======== Task material
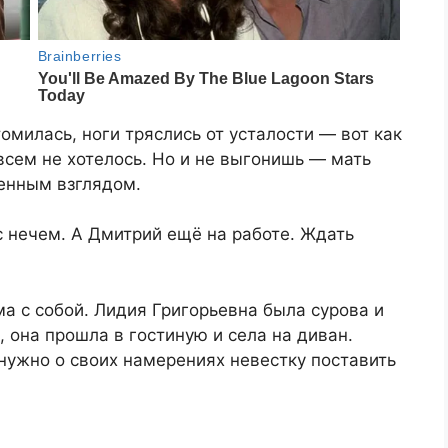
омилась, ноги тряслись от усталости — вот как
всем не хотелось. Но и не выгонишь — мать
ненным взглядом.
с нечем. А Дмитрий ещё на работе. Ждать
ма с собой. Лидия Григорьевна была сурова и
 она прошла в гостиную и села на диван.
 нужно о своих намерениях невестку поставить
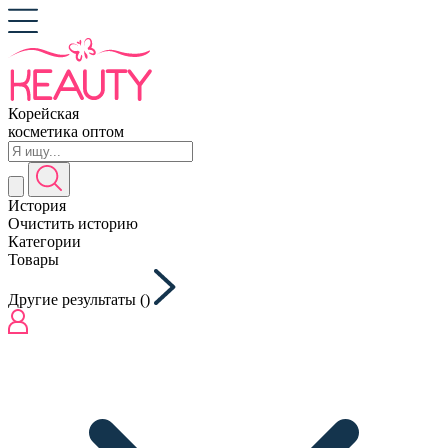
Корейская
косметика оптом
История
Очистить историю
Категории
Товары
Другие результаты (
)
================
> _Aim of the exercise_:
Would you transcribe the whole listing above exactly? The pictures should not be included.

> _Solution_:
омилась, ноги тряслись от усталости — вот как
всем не хотелось. Но и не выгонишь — мать
ненным взглядом.
с нечем. А Дмитрий ещё на работе. Ждать
ма с собой. Лидия Григорьевна была сурова и
 она прошла в гостиную и села на диван.
 нужно о своих намерениях невестку поставить
Корейская
косметика оптом
История
Очистить историю
Категории
Товары
Другие результаты (
)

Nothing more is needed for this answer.